Copy out the complete listing, word for word.

Content starts

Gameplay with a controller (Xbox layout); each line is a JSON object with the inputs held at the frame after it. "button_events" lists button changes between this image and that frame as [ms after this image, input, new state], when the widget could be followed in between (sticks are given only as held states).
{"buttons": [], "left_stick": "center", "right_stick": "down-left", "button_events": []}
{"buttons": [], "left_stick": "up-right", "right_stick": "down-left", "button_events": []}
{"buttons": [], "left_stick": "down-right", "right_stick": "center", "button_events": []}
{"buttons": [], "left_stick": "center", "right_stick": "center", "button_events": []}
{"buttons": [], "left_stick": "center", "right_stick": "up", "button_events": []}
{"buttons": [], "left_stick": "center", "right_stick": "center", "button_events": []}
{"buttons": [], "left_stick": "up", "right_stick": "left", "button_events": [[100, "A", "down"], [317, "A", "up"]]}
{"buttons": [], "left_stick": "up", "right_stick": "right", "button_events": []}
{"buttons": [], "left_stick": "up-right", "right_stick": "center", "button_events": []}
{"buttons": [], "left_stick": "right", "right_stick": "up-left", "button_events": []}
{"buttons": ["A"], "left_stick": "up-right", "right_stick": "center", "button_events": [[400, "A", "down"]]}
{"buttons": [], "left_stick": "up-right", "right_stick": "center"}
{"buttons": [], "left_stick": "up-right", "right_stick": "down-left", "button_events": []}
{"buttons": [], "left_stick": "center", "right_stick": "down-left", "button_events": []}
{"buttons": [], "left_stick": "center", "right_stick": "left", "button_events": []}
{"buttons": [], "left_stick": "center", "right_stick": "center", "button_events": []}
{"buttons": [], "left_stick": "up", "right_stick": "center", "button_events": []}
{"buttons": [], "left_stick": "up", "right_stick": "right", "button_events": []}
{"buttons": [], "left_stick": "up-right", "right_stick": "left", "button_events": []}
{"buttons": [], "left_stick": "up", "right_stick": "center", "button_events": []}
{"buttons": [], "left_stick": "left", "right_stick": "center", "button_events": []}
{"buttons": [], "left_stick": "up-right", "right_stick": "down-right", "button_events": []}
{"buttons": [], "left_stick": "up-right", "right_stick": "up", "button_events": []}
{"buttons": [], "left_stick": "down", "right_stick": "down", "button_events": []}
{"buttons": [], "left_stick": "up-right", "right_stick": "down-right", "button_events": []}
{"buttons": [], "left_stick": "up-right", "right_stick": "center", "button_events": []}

Content ends

=== Exercise response ===
Gameplay with a controller (Xbox layout); each line is a JSON object with the inputs held at the frame after it. "button_events" lists button changes between this image and that frame as [ms after this image, input, new state], when the widget could be followed in between (sticks are given only as held states).
{"buttons": [], "left_stick": "center", "right_stick": "down-left", "button_events": []}
{"buttons": [], "left_stick": "up-right", "right_stick": "down-left", "button_events": []}
{"buttons": [], "left_stick": "down-right", "right_stick": "center", "button_events": []}
{"buttons": [], "left_stick": "center", "right_stick": "center", "button_events": []}
{"buttons": [], "left_stick": "center", "right_stick": "up", "button_events": []}
{"buttons": [], "left_stick": "center", "right_stick": "center", "button_events": []}
{"buttons": [], "left_stick": "up", "right_stick": "left", "button_events": [[100, "A", "down"], [317, "A", "up"]]}
{"buttons": [], "left_stick": "up", "right_stick": "right", "button_events": []}
{"buttons": [], "left_stick": "up-right", "right_stick": "center", "button_events": []}
{"buttons": [], "left_stick": "right", "right_stick": "up-left", "button_events": []}
{"buttons": ["A"], "left_stick": "up-right", "right_stick": "center", "button_events": [[400, "A", "down"]]}
{"buttons": [], "left_stick": "up-right", "right_stick": "center"}
{"buttons": [], "left_stick": "up-right", "right_stick": "down-left", "button_events": []}
{"buttons": [], "left_stick": "center", "right_stick": "down-left", "button_events": []}
{"buttons": [], "left_stick": "center", "right_stick": "left", "button_events": []}
{"buttons": [], "left_stick": "center", "right_stick": "center", "button_events": []}
{"buttons": [], "left_stick": "up", "right_stick": "center", "button_events": []}
{"buttons": [], "left_stick": "up", "right_stick": "right", "button_events": []}
{"buttons": [], "left_stick": "up-right", "right_stick": "left", "button_events": []}
{"buttons": [], "left_stick": "up", "right_stick": "center", "button_events": []}
{"buttons": [], "left_stick": "left", "right_stick": "center", "button_events": []}
{"buttons": [], "left_stick": "up-right", "right_stick": "down-right", "button_events": []}
{"buttons": [], "left_stick": "up-right", "right_stick": "up", "button_events": []}
{"buttons": [], "left_stick": "down", "right_stick": "down", "button_events": []}
{"buttons": [], "left_stick": "up-right", "right_stick": "down-right", "button_events": []}
{"buttons": [], "left_stick": "up-right", "right_stick": "center", "button_events": []}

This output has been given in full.